Prior to his time at Inasmuch Foundation, Ross was employed as an attorney with the Oklahoma City law firm McAfee & Taft. He is a graduate of Bishop McGuinness Catholic High School in Oklahoma City and Washington and Lee University in Virginia, where he received a Bachelor of Science in Business Administration. At W&L, he was a co-chairman of the 1996 Mock Convention, which correctly predicted that Bob Dole would receive the Republican presidential nomination. After attending W&L, he received his J.D. from the University of Oklahoma in 1999.

==Community Involvement==

In 2000, Ross was an alternate delegate to the Republican National Convention, representing the Oklahoma Republican party on the floor of the national convention.

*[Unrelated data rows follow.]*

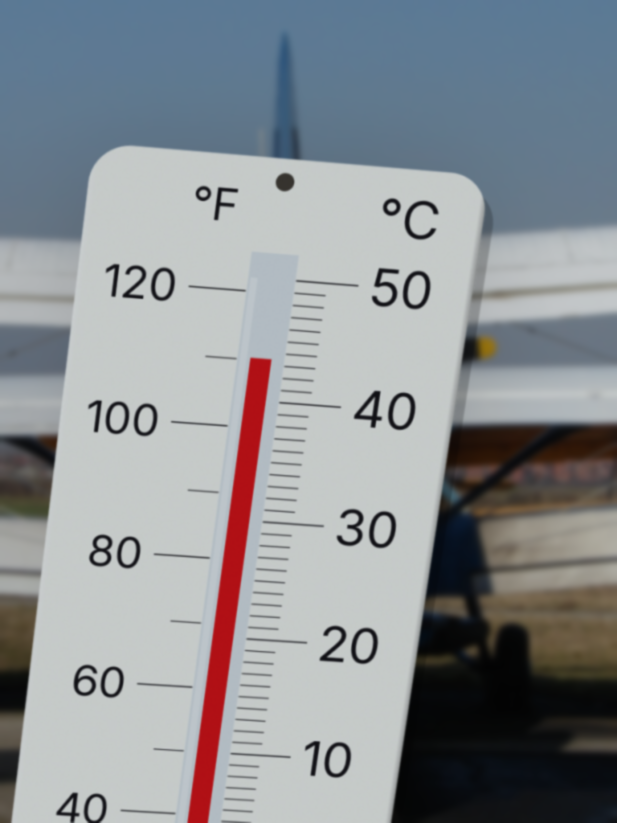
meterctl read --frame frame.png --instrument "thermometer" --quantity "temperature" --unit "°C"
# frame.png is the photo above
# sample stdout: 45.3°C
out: 43.5°C
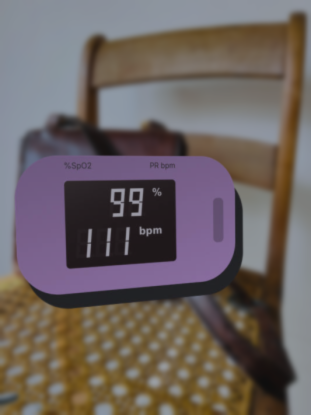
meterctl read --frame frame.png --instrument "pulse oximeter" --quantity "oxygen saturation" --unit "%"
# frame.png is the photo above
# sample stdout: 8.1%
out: 99%
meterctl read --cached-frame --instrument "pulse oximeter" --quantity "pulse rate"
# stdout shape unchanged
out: 111bpm
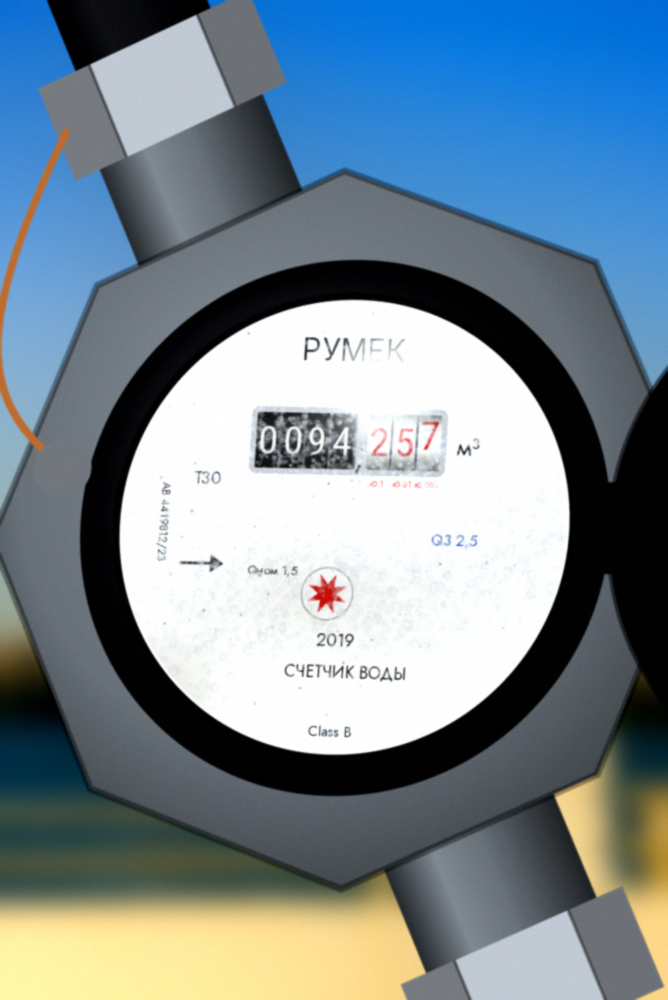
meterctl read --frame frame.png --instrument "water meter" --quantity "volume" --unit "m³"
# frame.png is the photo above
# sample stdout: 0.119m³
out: 94.257m³
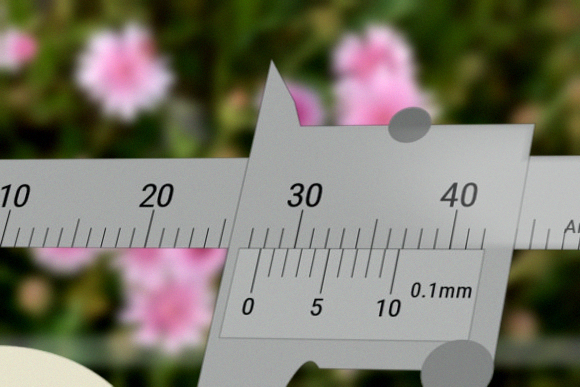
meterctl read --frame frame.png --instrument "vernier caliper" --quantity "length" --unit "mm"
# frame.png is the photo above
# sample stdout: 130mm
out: 27.8mm
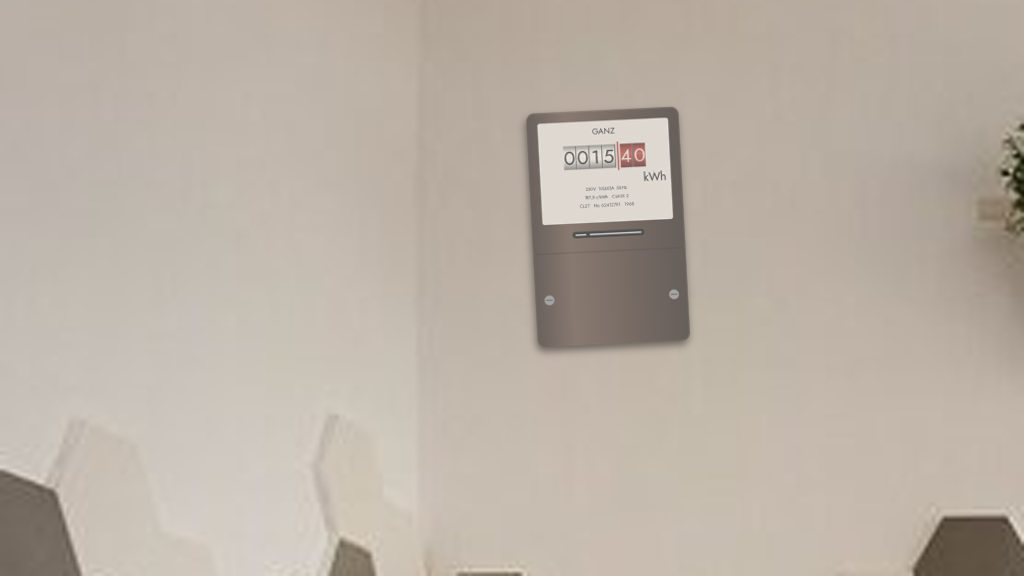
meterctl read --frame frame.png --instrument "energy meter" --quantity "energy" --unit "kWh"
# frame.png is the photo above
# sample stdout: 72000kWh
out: 15.40kWh
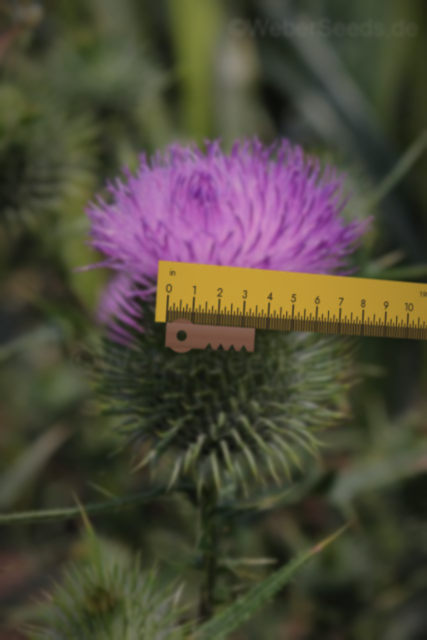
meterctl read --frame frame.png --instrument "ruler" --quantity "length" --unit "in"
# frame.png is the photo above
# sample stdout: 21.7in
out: 3.5in
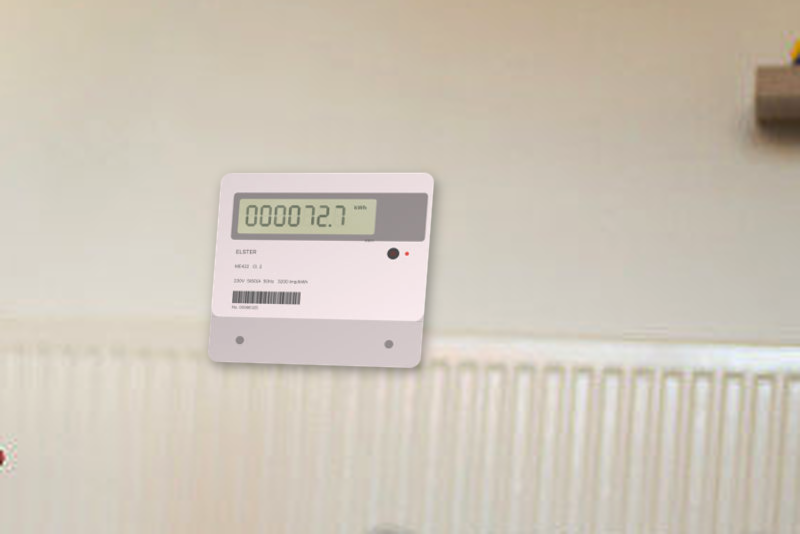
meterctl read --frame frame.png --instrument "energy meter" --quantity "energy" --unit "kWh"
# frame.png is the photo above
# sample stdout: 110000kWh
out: 72.7kWh
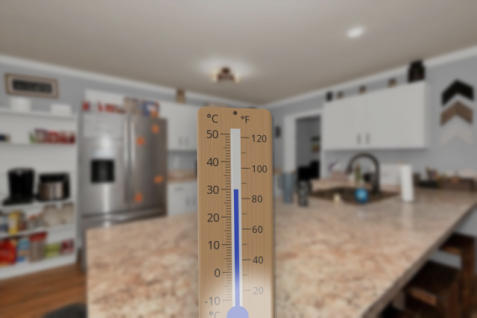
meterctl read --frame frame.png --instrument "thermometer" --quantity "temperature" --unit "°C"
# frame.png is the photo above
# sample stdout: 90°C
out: 30°C
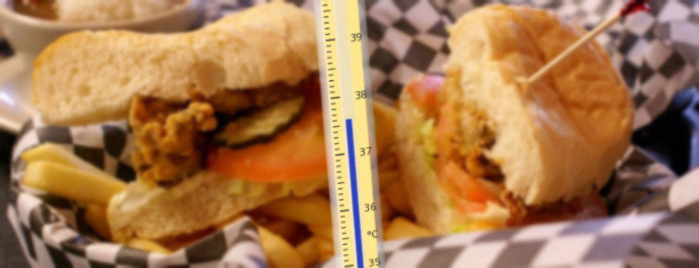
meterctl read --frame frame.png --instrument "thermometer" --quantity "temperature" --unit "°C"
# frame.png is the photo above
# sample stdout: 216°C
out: 37.6°C
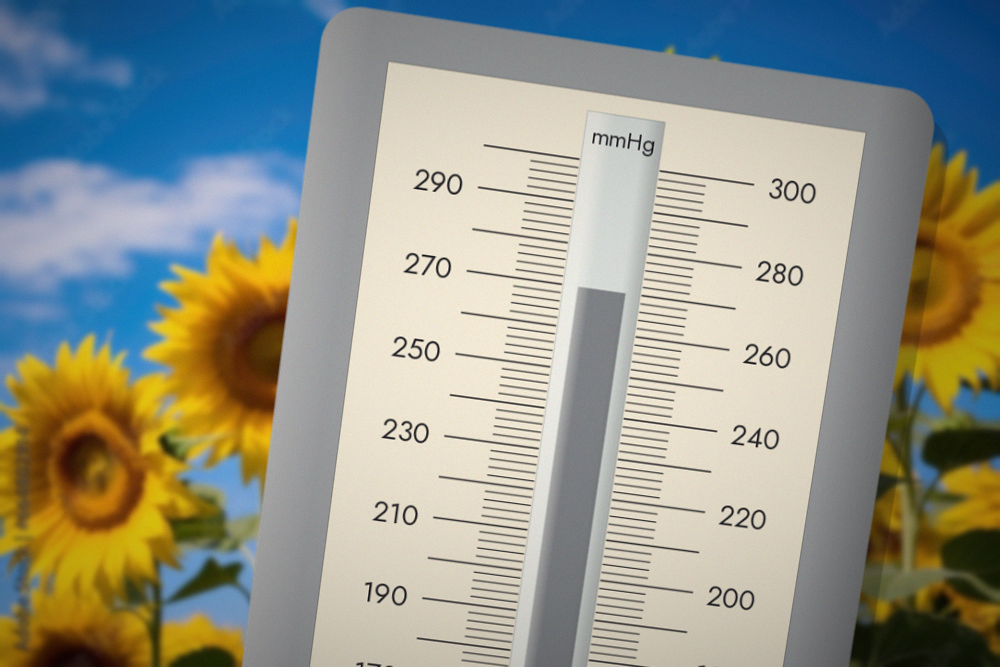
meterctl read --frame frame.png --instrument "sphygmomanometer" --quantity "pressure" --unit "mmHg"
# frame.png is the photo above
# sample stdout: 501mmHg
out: 270mmHg
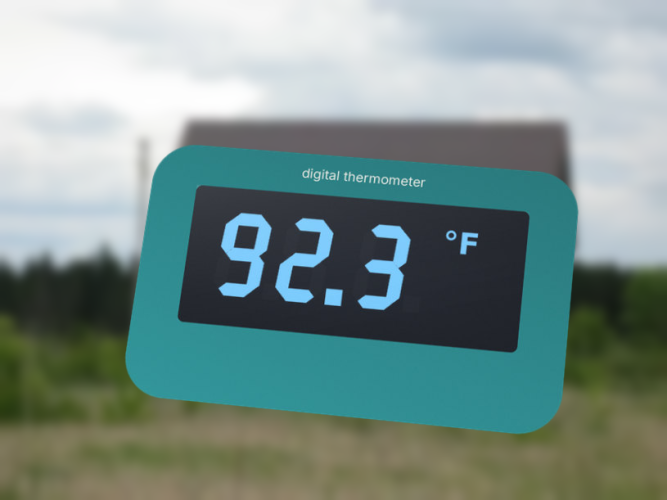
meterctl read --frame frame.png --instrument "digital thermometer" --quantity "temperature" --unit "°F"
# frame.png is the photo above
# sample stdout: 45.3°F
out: 92.3°F
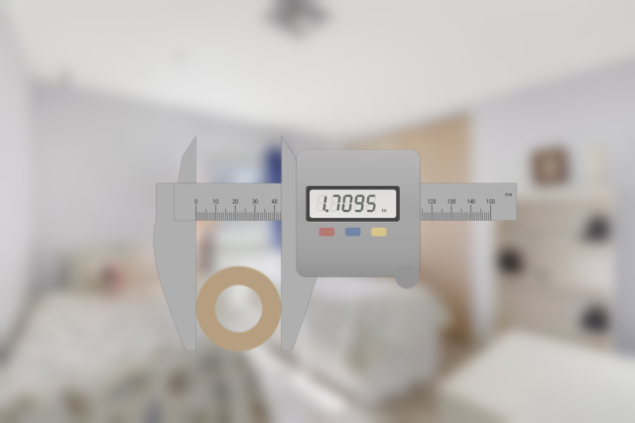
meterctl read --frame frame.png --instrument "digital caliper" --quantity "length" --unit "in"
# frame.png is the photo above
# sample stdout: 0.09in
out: 1.7095in
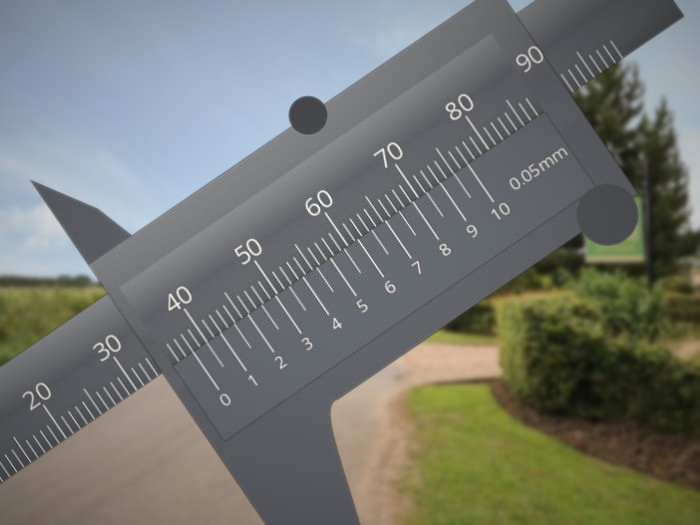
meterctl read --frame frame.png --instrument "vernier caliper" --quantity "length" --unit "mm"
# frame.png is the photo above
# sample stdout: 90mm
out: 38.0mm
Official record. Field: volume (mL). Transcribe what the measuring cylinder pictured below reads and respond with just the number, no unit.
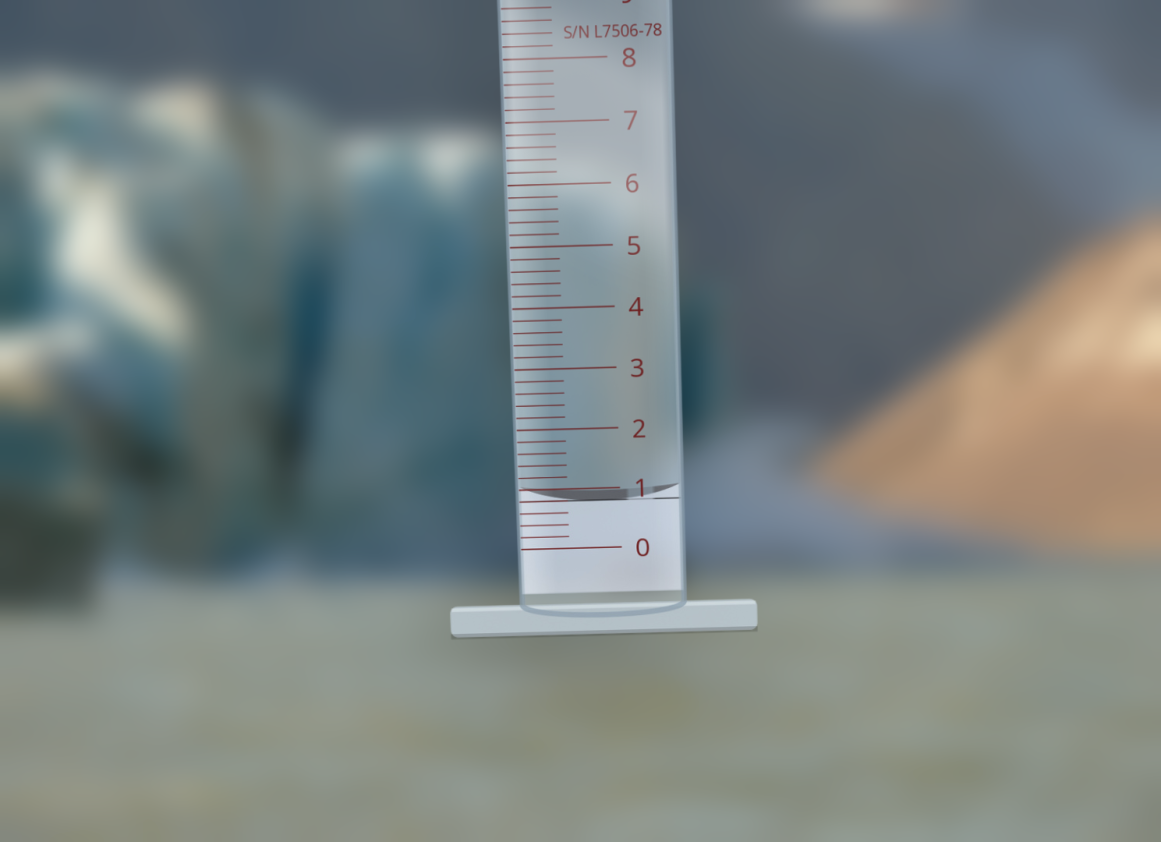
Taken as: 0.8
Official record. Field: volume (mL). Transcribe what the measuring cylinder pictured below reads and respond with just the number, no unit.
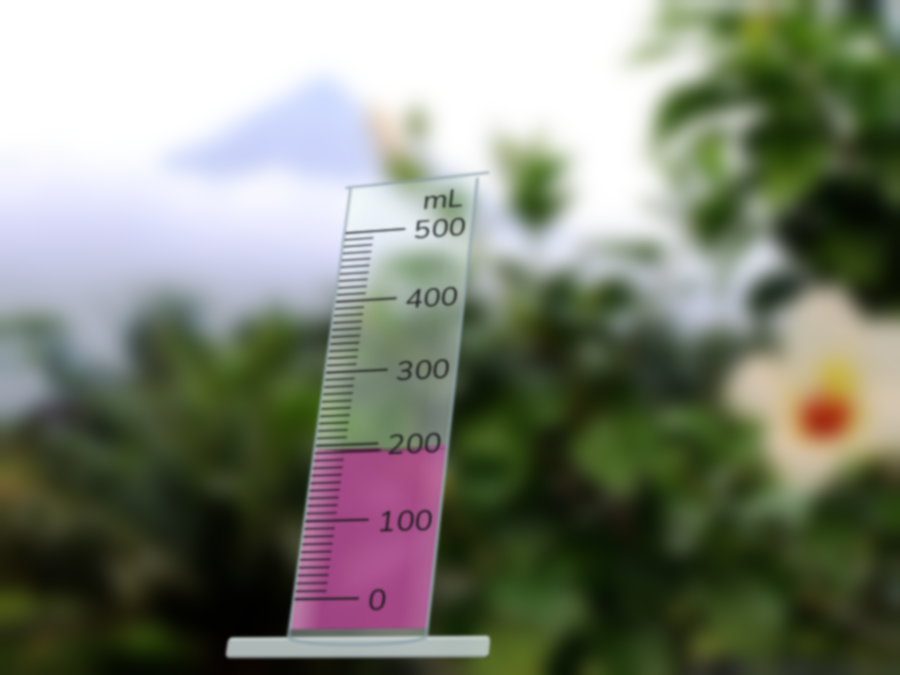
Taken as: 190
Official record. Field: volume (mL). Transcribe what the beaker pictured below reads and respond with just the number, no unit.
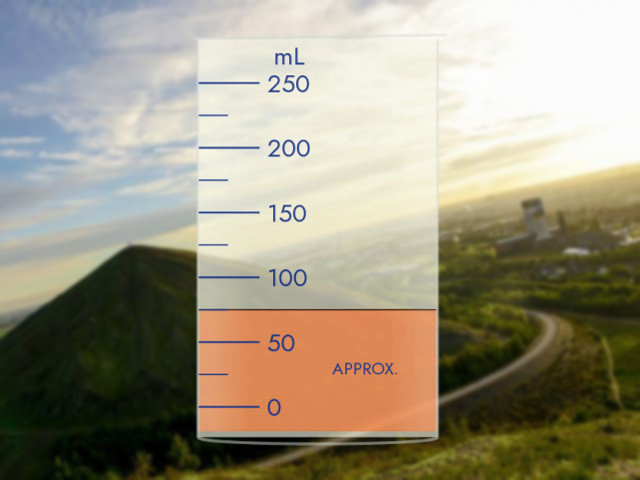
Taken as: 75
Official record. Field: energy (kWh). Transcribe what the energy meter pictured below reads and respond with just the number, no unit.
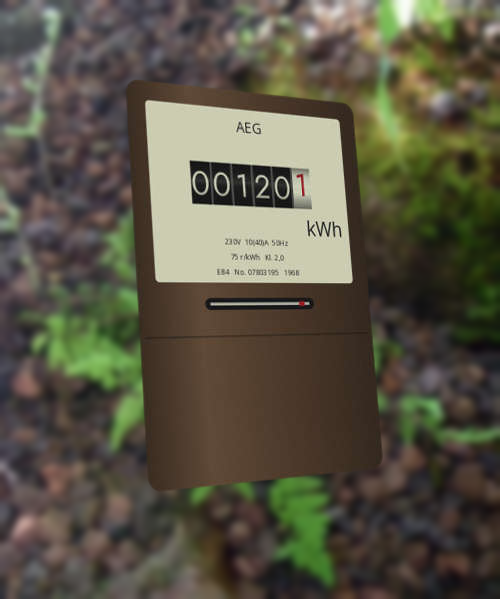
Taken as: 120.1
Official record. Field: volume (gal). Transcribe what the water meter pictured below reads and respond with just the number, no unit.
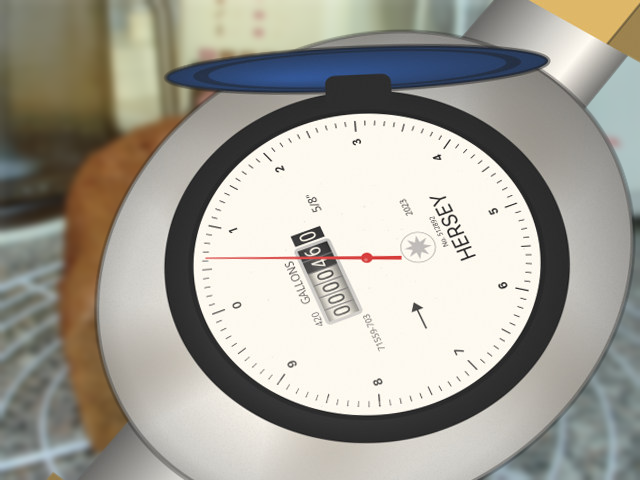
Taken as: 460.6
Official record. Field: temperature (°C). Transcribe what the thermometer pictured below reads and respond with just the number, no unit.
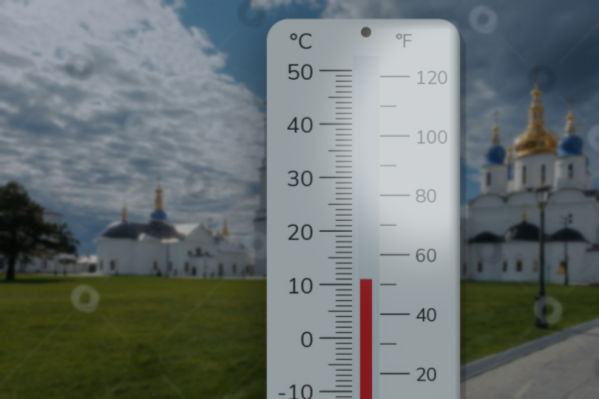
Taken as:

Ross has also served in the following volunteer positions:

- Trustee, Will Rogers World Airport Trust, July 2022 - Present
- Member, University of Oklahoma Board of Regents, May 2022 - Present
- Board Member, Oklahoma Hall of Fame, January 2020 - Present
- LPAC Board Member, Acorn Growth Companies, January 2018 - Present
- Board Member, Oklahoma State Fair, May 2015 - Present
- Board Member, Greater Oklahoma City Chamber, January 2008 - Present
- Board Member, OKC Museum of Art, January 2007 - Present
- Board Member, Oklahoma City National Memorial & Museum, January 2007 - Present
- Trustee, Colorado College, August 2007 - July 2024
- Board Member, Oklahoma Public School Resource Center, January 2016 - February 2024
- Board Member, Oklahoma Board of Education, April 2015 - April 2019
- Trustee, University of Oklahoma Foundation, August 2009 - August 2018
- Board Member, Sunbeam Family Services, July 2006 - June 2017
- Board Member, Oklahoma City Educare, July 2006 - June 2017
- Board Member, Teach for America Oklahoma, May 2011 - May 2016
- Board Member, Smart Start Central Oklahoma, January 2006 - June 2014
- Board Member, Oklahoma City Public Schools Foundation, January 2004 - January 2009

==Honors & Awards==

Ross has received the following honors and awards for his service to Oklahoma City:

- 50 Most Powerful Oklahomans, Issued by OKC Friday, June 2024
- Champion of Youth: Aubrey K. McClendon Lifetime Achievement Award, Issued by Boys & Girls Club of Oklahoma County, May 2023
- E.C. Joullian Distinguished Citizen Award, Issued by Boy Scouts of America Last Frontier Council, March 2023
- Community Engagement & Collaboration Award, Issued by Possibilities Inc, December 2022
- Outstanding Eagle Scout Award, Issued by Boy Scouts of America Last Frontier Council, December 2020
- Aspire Award, Issued by Sunbeam Family Services, June 2020
- OKCityan of the Year, Issued by OKC Friday, January 2019
- Beyond Z Award, Issued by KIPP Public Charter Schools, August 2017
- Door-Opener Award, Issued by ASTEC Charter Schools, September 2015
- John Rex Community Builder Award, Issued by United Way of Central Oklahoma, January 2015
- Visionary Impact Award, Issued by Oklahoma Center for Nonprofits, November 2013
- Mayor’s Award for Distinguished Service, Issued by OKC Beautiful, March 2012
- Urban Pioneer Award, Issued by Plaza District Association, June 2011
- Regents Award, Issued by The University of Oklahoma, May 2009

==Personal life==
Ross was born in Oklahoma City, Oklahoma on January 11, 1974, to William Jarboe and Mary Lillian Ross. He is married to Heather Nicole Ross and has a daughter, Lillian Margaret Ross, and a son, Francis Joseph Ross. He lives in Oklahoma City.

Ross is an 89er. His great-grandfather George Ross made the Oklahoma Land Run on April 22, 1889, staking a plot of land on a corner of California Avenue in Oklahoma City, where he built a bakery.